The thing is, I've never been completely happy with mine.  My husband loves it, but when I pinned him to the wall, he admitted, mine is a little runny.  It doesn't matter much, people will forgive you anything if you make good mashed potatoes, great dressing, and super gravy (which I do), after that, face it, most barely take a spoonful of the sides.  

Well, now I have nothing much to do besides peas and baby onions in cream sauce.  The peas and onions are no big deal, but what is the best way to thicken my cream sauce?  I've tried wondra flour mixed with butter.  Other thickeners besides flour don't hold well at all over the time you need it to (I'm going to have to bring it, ready made, to the group, and maybe get microwave time to heat it).  So, unlike some thickeners that break down over time, it has to be able to stand up to some time.

Help!


----------



## Dillbert (Oct 11, 2009)

>>the best way to thicken my cream sauce?

try reversing the thought process - make a nice white roux, add cream until it is thin enough to suit the dish.

the trick of course is to start with enough flour/butter to make the needed volume - "adding more cream" is easy - but too little volume when the consistency is right means making more roux....  (or add some cornstarch slurry, get it back up to temp, add more cream - a bit of a cheat - but it works in a pinch....)

it is important to cook the roux to get rid of any raw flour taste.
it is even more important to get the mix to a mild simmer to ensure the flour/butter  has exhausted its 'thickening power' - once you have reached that point any more liquid dilutes/makes thinner - doesn't 'absorb' and create more thickness.

the re-heating does pose some additional challenge.  a roux based sauce gets thicker as it cools, and does not go back to the  'thin-ness' when re-heated - so you'll need to make the sauce thinner than what you want in the final product so on reheat it's 'about right' - regrets, that's largely an 'experience' thing.  I've found it better to over-thin than under-thin - because a too-thin sauce is still passable, but a too-thick sauce is just gloppy sticky glue....


----------



## Andy M. (Oct 11, 2009)

Do you use heavy cream and butter and cook it down to thicken it or do you make a béchamel with flour butter and milk?

If the former, just cook it down more to thicken it as you would for an Alfredo sauce.

If you are using a white sauce, make it separate from the veggies and combine the two at the dinner site after ensuring the sauce is the right thickness.

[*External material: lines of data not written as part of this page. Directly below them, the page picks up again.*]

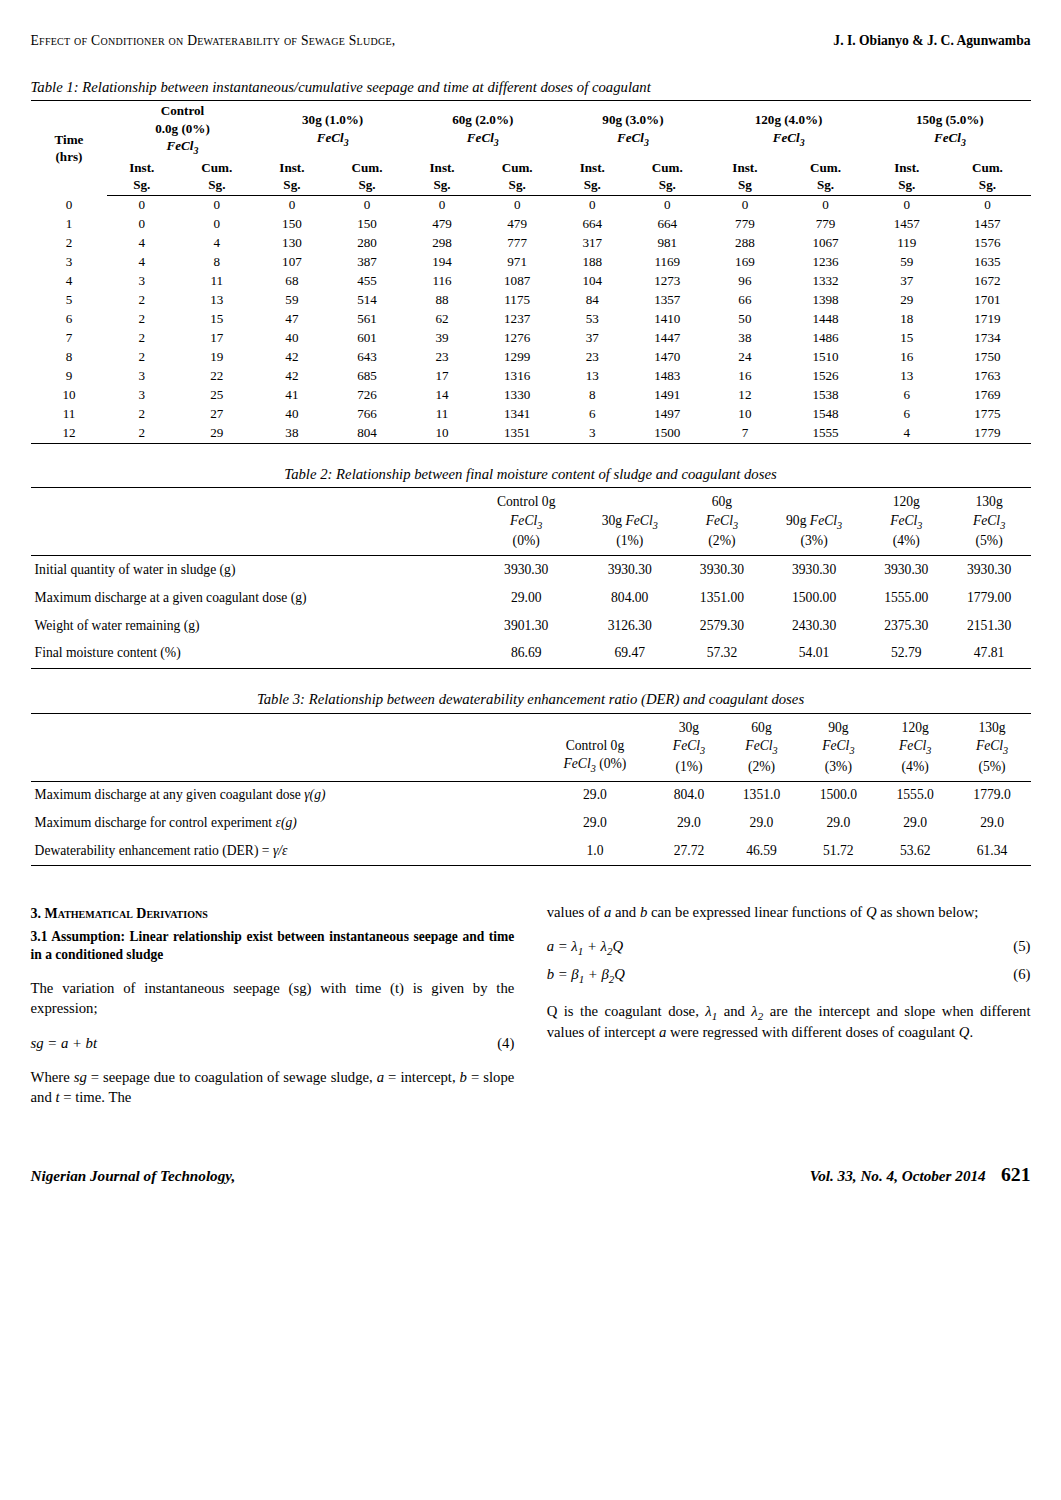Effect of Conditioner on Dewaterability of Sewage Sludge, J. I. Obianyo & J. C. Agunwamba
Table 1: Relationship between instantaneous/cumulative seepage and time at different doses of coagulant
| Time (hrs) | Control 0.0g (0%) FeCl 3 | 30g (1.0%) FeCl 3 | 60g (2.0%) FeCl 3 | 90g (3.0%) FeCl 3 | 120g (4.0%) FeCl 3 | 150g (5.0%) FeCl 3 |
| --- | --- | --- | --- | --- | --- | --- |
| Inst. Sg. | Cum. Sg. | Inst. Sg. | Cum. Sg. | Inst. Sg. | Cum. Sg. | Inst. Sg. | Cum. Sg. | Inst. Sg | Cum. Sg. | Inst. Sg. | Cum. Sg. |
| 0 | 0 | 0 | 0 | 0 | 0 | 0 | 0 | 0 | 0 | 0 | 0 | 0 |
| 1 | 0 | 0 | 150 | 150 | 479 | 479 | 664 | 664 | 779 | 779 | 1457 | 1457 |
| 2 | 4 | 4 | 130 | 280 | 298 | 777 | 317 | 981 | 288 | 1067 | 119 | 1576 |
| 3 | 4 | 8 | 107 | 387 | 194 | 971 | 188 | 1169 | 169 | 1236 | 59 | 1635 |
| 4 | 3 | 11 | 68 | 455 | 116 | 1087 | 104 | 1273 | 96 | 1332 | 37 | 1672 |
| 5 | 2 | 13 | 59 | 514 | 88 | 1175 | 84 | 1357 | 66 | 1398 | 29 | 1701 |
| 6 | 2 | 15 | 47 | 561 | 62 | 1237 | 53 | 1410 | 50 | 1448 | 18 | 1719 |
| 7 | 2 | 17 | 40 | 601 | 39 | 1276 | 37 | 1447 | 38 | 1486 | 15 | 1734 |
| 8 | 2 | 19 | 42 | 643 | 23 | 1299 | 23 | 1470 | 24 | 1510 | 16 | 1750 |
| 9 | 3 | 22 | 42 | 685 | 17 | 1316 | 13 | 1483 | 16 | 1526 | 13 | 1763 |
| 10 | 3 | 25 | 41 | 726 | 14 | 1330 | 8 | 1491 | 12 | 1538 | 6 | 1769 |
| 11 | 2 | 27 | 40 | 766 | 11 | 1341 | 6 | 1497 | 10 | 1548 | 6 | 1775 |
| 12 | 2 | 29 | 38 | 804 | 10 | 1351 | 3 | 1500 | 7 | 1555 | 4 | 1779 |
Table 2: Relationship between final moisture content of sludge and coagulant doses
| | Control 0g FeCl 3 (0%) | 30g FeCl 3 (1%) | 60g FeCl 3 (2%) | 90g FeCl 3 (3%) | 120g FeCl 3 (4%) | 130g FeCl 3 (5%) |
| --- | --- | --- | --- | --- | --- | --- |
| Initial quantity of water in sludge (g) | 3930.30 | 3930.30 | 3930.30 | 3930.30 | 3930.30 | 3930.30 |
| Maximum discharge at a given coagulant dose (g) | 29.00 | 804.00 | 1351.00 | 1500.00 | 1555.00 | 1779.00 |
| Weight of water remaining (g) | 3901.30 | 3126.30 | 2579.30 | 2430.30 | 2375.30 | 2151.30 |
| Final moisture content (%) | 86.69 | 69.47 | 57.32 | 54.01 | 52.79 | 47.81 |
Table 3: Relationship between dewaterability enhancement ratio (DER) and coagulant doses
| | Control 0g FeCl 3 (0%) | 30g FeCl 3 (1%) | 60g FeCl 3 (2%) | 90g FeCl 3 (3%) | 120g FeCl 3 (4%) | 130g FeCl 3 (5%) |
| --- | --- | --- | --- | --- | --- | --- |
| Maximum discharge at any given coagulant dose γ(g) | 29.0 | 804.0 | 1351.0 | 1500.0 | 1555.0 | 1779.0 |
| Maximum discharge for control experiment ε(g) | 29.0 | 29.0 | 29.0 | 29.0 | 29.0 | 29.0 |
| Dewaterability enhancement ratio (DER) = γ/ε | 1.0 | 27.72 | 46.59 | 51.72 | 53.62 | 61.34 |
3. Mathematical Derivations
3.1 Assumption: Linear relationship exist between instantaneous seepage and time in a conditioned sludge
The variation of instantaneous seepage (sg) with time (t) is given by the expression;
sg = a + bt (4)
Where sg = seepage due to coagulation of sewage sludge, a = intercept, b = slope and t = time. The
values of a and b can be expressed linear functions of Q as shown below;
a = λ1 + λ2Q (5)
b = β1 + β2Q (6)
Q is the coagulant dose, λ1 and λ2 are the intercept and slope when different values of intercept a were regressed with different doses of coagulant Q.
Nigerian Journal of Technology, Vol. 33, No. 4, October 2014 621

If you over-thicken, you can always thin it out with a little more dairy.


----------



## Constance (Oct 12, 2009)

I've always had a problem when adding peas to a white sauce...they seem to exude liquid and make the sauce runny. Now I spoon the peas on the plate and ladle the white sauce over them.


----------



## msmofet (Oct 12, 2009)

i have the oppisite problem. my sauce is usually way to thick like mud sometimes and i need to thin it out with 1/2 and 1/2. i rarely use heavy cream for anything, i like 1/2 and 1/2 better.


----------